__Problem__: Reproduce the listing below in full and exactly; no pictures belong in the copy.

__Exercise data__:
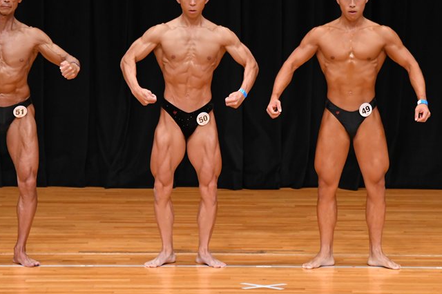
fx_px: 4233
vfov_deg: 4.0
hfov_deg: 6.0
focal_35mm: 345
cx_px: 225
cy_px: 126
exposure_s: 1/400
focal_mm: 190
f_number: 5.6
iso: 3200
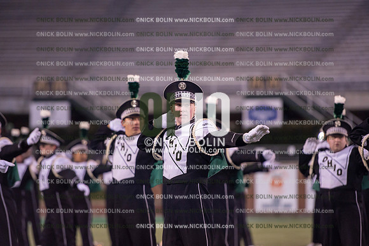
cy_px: 123
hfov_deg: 10.5
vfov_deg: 7.0
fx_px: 1999
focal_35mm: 195
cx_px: 184
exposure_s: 1/1250
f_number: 2.8
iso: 2500
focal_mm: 195
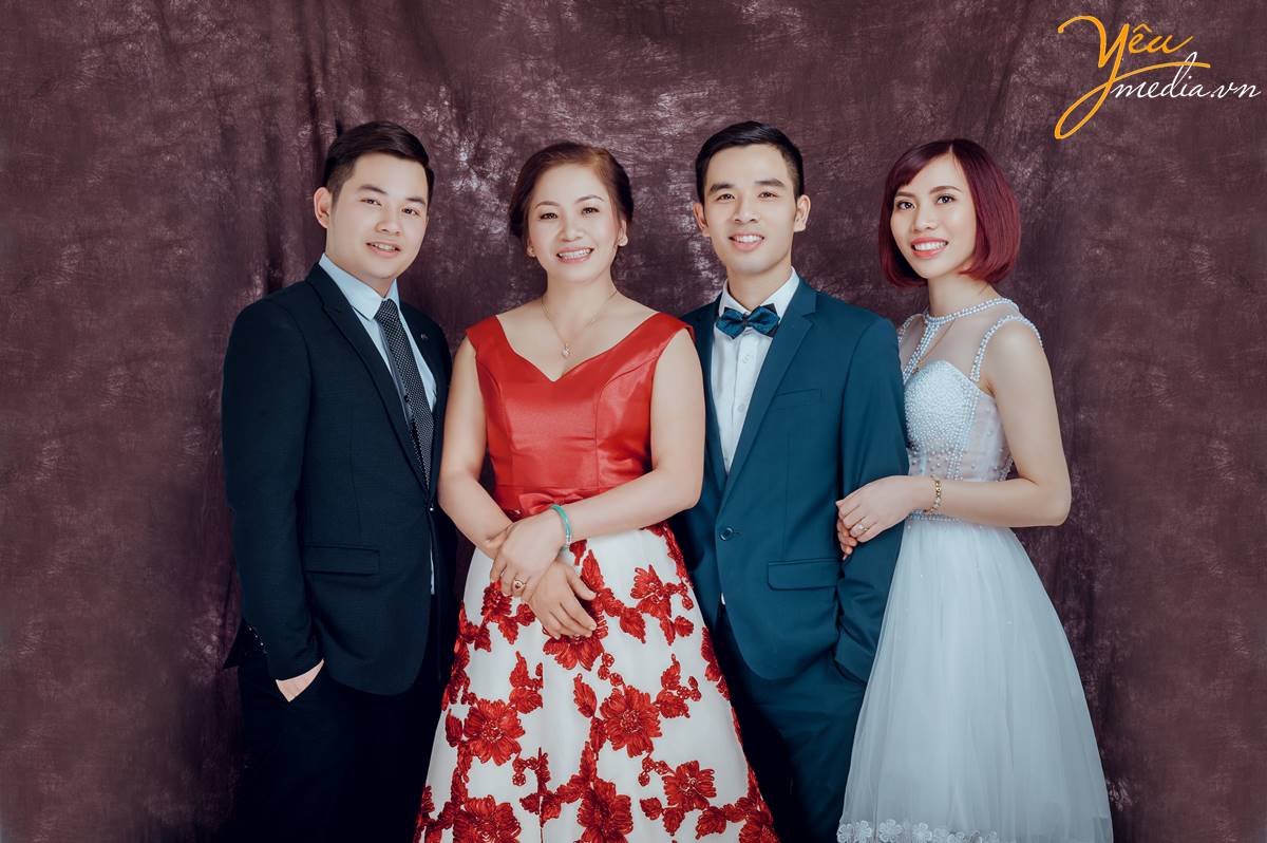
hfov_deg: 33.4
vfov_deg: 22.6
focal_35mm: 60
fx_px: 2110
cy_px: 422
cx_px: 634
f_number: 13
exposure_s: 1/160
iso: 100
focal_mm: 60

__Answer space__:
fx_px: 4233
vfov_deg: 4.0
hfov_deg: 6.0
focal_35mm: 345
cx_px: 225
cy_px: 126
exposure_s: 1/400
focal_mm: 190
f_number: 5.6
iso: 3200
cy_px: 123
hfov_deg: 10.5
vfov_deg: 7.0
fx_px: 1999
focal_35mm: 195
cx_px: 184
exposure_s: 1/1250
f_number: 2.8
iso: 2500
focal_mm: 195
hfov_deg: 33.4
vfov_deg: 22.6
focal_35mm: 60
fx_px: 2110
cy_px: 422
cx_px: 634
f_number: 13
exposure_s: 1/160
iso: 100
focal_mm: 60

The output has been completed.